▸ **EXERCISE OBJECTIVE**
Reproduce each line of the data below, keeping every character unchanged.

[Data records]
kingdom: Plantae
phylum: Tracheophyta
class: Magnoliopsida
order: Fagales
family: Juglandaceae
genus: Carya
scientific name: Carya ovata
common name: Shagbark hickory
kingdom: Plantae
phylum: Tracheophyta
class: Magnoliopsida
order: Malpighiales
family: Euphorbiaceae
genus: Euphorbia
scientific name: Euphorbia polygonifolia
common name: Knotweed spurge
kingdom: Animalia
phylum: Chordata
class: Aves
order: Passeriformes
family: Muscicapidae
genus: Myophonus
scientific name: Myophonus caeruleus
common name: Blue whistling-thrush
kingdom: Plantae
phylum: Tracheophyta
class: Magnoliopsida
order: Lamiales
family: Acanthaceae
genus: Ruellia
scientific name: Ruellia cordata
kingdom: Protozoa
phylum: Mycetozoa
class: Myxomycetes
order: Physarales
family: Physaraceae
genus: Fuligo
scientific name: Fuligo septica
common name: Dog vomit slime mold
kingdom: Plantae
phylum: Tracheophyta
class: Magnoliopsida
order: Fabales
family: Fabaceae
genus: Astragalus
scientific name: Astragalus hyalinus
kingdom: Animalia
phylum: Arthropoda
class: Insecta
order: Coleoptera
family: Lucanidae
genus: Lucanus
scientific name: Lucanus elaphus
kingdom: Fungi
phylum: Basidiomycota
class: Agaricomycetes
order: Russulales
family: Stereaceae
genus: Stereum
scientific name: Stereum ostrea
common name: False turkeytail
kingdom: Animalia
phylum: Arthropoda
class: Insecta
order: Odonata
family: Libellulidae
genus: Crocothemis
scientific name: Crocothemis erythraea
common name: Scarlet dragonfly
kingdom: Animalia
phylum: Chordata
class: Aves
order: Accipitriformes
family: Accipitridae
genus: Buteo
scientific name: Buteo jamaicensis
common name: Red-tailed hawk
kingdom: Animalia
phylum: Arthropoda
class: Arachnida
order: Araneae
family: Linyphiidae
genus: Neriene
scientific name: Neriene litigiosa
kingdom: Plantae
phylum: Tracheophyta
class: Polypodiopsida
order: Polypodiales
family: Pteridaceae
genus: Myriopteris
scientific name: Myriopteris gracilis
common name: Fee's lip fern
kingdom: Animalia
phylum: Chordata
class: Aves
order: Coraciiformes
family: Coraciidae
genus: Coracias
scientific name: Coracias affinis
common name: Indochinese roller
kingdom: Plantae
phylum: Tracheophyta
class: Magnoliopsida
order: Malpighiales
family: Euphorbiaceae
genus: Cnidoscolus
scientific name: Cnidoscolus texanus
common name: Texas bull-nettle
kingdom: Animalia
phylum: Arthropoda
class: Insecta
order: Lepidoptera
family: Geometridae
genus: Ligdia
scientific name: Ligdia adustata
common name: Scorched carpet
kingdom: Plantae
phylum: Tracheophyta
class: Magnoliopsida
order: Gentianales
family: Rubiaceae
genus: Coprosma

▸ **FINISHED ANSWER**
kingdom: Plantae
phylum: Tracheophyta
class: Magnoliopsida
order: Fagales
family: Juglandaceae
genus: Carya
scientific name: Carya ovata
common name: Shagbark hickory
kingdom: Plantae
phylum: Tracheophyta
class: Magnoliopsida
order: Malpighiales
family: Euphorbiaceae
genus: Euphorbia
scientific name: Euphorbia polygonifolia
common name: Knotweed spurge
kingdom: Animalia
phylum: Chordata
class: Aves
order: Passeriformes
family: Muscicapidae
genus: Myophonus
scientific name: Myophonus caeruleus
common name: Blue whistling-thrush
kingdom: Plantae
phylum: Tracheophyta
class: Magnoliopsida
order: Lamiales
family: Acanthaceae
genus: Ruellia
scientific name: Ruellia cordata
kingdom: Protozoa
phylum: Mycetozoa
class: Myxomycetes
order: Physarales
family: Physaraceae
genus: Fuligo
scientific name: Fuligo septica
common name: Dog vomit slime mold
kingdom: Plantae
phylum: Tracheophyta
class: Magnoliopsida
order: Fabales
family: Fabaceae
genus: Astragalus
scientific name: Astragalus hyalinus
kingdom: Animalia
phylum: Arthropoda
class: Insecta
order: Coleoptera
family: Lucanidae
genus: Lucanus
scientific name: Lucanus elaphus
kingdom: Fungi
phylum: Basidiomycota
class: Agaricomycetes
order: Russulales
family: Stereaceae
genus: Stereum
scientific name: Stereum ostrea
common name: False turkeytail
kingdom: Animalia
phylum: Arthropoda
class: Insecta
order: Odonata
family: Libellulidae
genus: Crocothemis
scientific name: Crocothemis erythraea
common name: Scarlet dragonfly
kingdom: Animalia
phylum: Chordata
class: Aves
order: Accipitriformes
family: Accipitridae
genus: Buteo
scientific name: Buteo jamaicensis
common name: Red-tailed hawk
kingdom: Animalia
phylum: Arthropoda
class: Arachnida
order: Araneae
family: Linyphiidae
genus: Neriene
scientific name: Neriene litigiosa
kingdom: Plantae
phylum: Tracheophyta
class: Polypodiopsida
order: Polypodiales
family: Pteridaceae
genus: Myriopteris
scientific name: Myriopteris gracilis
common name: Fee's lip fern
kingdom: Animalia
phylum: Chordata
class: Aves
order: Coraciiformes
family: Coraciidae
genus: Coracias
scientific name: Coracias affinis
common name: Indochinese roller
kingdom: Plantae
phylum: Tracheophyta
class: Magnoliopsida
order: Malpighiales
family: Euphorbiaceae
genus: Cnidoscolus
scientific name: Cnidoscolus texanus
common name: Texas bull-nettle
kingdom: Animalia
phylum: Arthropoda
class: Insecta
order: Lepidoptera
family: Geometridae
genus: Ligdia
scientific name: Ligdia adustata
common name: Scorched carpet
kingdom: Plantae
phylum: Tracheophyta
class: Magnoliopsida
order: Gentianales
family: Rubiaceae
genus: Coprosma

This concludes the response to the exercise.